Phase-Mediated Heavy Metal Adsorption from Aqueous Solutions Using Two-Dimensional Layered MoS2.

Abstract

An understanding of the impacts regarding different phases of inorganic materials on heavy metal removal is indispensable, owing to the intrinsic structure of materials that can affect its properties. In this study, the distinct adsorption behaviors of heavy metals (Pb(II) and Cu(II)) on different phases of MoS2 (metallic phase (1T) and semiconducting phase (2H)) were theoretically and experimentally investigated. According to the computational results, both Pb(II) and Cu(II) have formed more stable complexes on 1T-MoS2 compared to those on 2H-MoS2 due to the lower adsorption energy (Ead). This phenomenon indicates that Pb(II) and Cu(II) were more preferably adsorbed onto 1T-MoS2. Based on the results of the computational studies, two-dimensional (2D) MoS2 nanosheets with identical 1T and 2H phases were synthesized via a facile hydrothermal reaction.
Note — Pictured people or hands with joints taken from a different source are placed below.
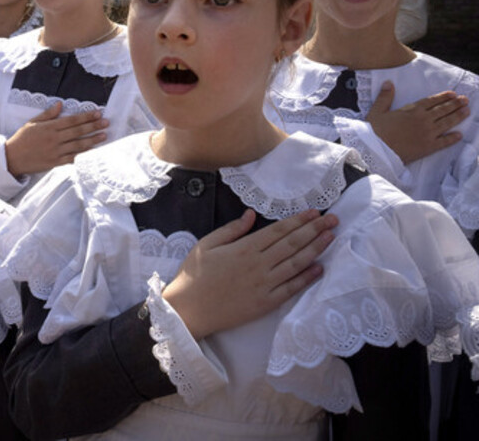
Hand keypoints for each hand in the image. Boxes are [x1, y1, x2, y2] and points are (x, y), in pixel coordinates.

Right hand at [4, 102, 108, 176]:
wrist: (12, 158)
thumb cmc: (22, 139)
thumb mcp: (32, 123)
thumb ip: (48, 114)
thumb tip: (60, 104)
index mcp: (49, 127)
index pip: (72, 120)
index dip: (86, 116)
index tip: (98, 113)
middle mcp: (54, 139)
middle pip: (78, 131)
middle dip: (94, 126)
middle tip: (106, 122)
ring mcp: (55, 151)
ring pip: (78, 145)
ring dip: (92, 140)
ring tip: (104, 136)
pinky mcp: (55, 162)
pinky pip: (72, 158)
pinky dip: (83, 155)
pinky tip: (92, 151)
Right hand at [162, 209, 335, 339]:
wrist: (188, 310)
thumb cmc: (193, 276)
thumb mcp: (206, 245)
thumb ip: (231, 230)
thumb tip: (251, 215)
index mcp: (243, 248)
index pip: (279, 230)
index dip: (299, 220)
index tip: (315, 213)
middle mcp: (258, 265)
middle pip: (293, 244)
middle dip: (315, 230)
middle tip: (334, 220)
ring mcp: (264, 285)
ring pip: (296, 263)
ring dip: (316, 249)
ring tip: (331, 238)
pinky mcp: (265, 303)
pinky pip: (291, 288)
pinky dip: (307, 278)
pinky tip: (319, 268)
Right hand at [367, 81, 467, 163]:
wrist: (375, 150)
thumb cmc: (374, 131)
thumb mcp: (376, 111)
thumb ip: (385, 97)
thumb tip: (389, 83)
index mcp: (412, 110)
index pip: (431, 101)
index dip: (443, 97)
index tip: (453, 94)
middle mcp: (423, 120)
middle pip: (443, 110)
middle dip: (455, 104)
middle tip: (465, 100)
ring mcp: (428, 134)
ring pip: (447, 123)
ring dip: (458, 116)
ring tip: (467, 111)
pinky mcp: (428, 147)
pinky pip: (444, 142)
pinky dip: (452, 138)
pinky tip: (459, 135)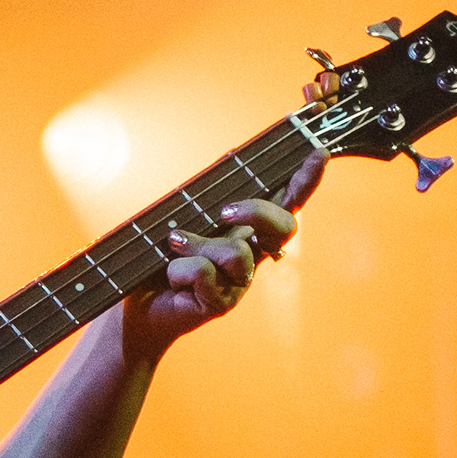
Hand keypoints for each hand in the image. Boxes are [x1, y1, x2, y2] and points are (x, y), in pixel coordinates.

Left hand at [128, 153, 324, 354]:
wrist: (137, 306)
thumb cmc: (162, 257)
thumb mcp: (185, 216)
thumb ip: (211, 192)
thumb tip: (233, 154)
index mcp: (249, 231)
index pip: (287, 203)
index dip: (306, 179)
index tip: (318, 151)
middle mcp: (252, 256)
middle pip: (284, 226)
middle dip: (257, 212)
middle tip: (223, 212)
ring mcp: (239, 282)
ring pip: (235, 252)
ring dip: (196, 244)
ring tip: (174, 248)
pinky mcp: (220, 304)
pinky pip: (204, 272)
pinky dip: (179, 269)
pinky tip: (171, 279)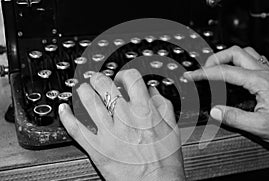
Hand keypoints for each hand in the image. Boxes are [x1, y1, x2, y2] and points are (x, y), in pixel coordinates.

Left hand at [59, 69, 184, 180]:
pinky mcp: (96, 147)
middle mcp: (125, 117)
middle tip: (97, 81)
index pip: (130, 78)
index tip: (121, 78)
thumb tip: (153, 92)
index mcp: (144, 110)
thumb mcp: (172, 128)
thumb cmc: (165, 160)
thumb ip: (163, 106)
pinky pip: (75, 128)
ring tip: (82, 90)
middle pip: (104, 85)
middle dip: (99, 79)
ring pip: (87, 101)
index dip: (123, 74)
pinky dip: (66, 116)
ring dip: (82, 91)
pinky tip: (64, 109)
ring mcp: (108, 132)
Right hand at [184, 45, 268, 149]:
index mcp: (261, 82)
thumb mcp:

As we surmised, 1T-MoS2 achieved excellent Pb(II) and Cu(II) adsorption capacities, which were 147.09 and 82.13 mg/g at 298 K, respectively, compared to those of 2H-MoS2 (i.e., 64.16 and 50.74 mg/g at 298 K). Moreover, 1T-MoS2 has shown other superior properties, such as (i) ultrafast adsorption kinetics and (ii) great anti-interference activity toward other existing cations, compared to 2H-MoS2. Extensive computations and characterizations of MoS2-Pb and -Cu adsorption complexes illustrated that the active S sites were indispensable for heavy metal adsorption. Overall, for the first time, we provide evidence that 1T-MoS2 is more functional in heavy metal removal compared to 2H-MoS2, which can guide and expand the applications of MoS2-based adsorbents in environmental remediation.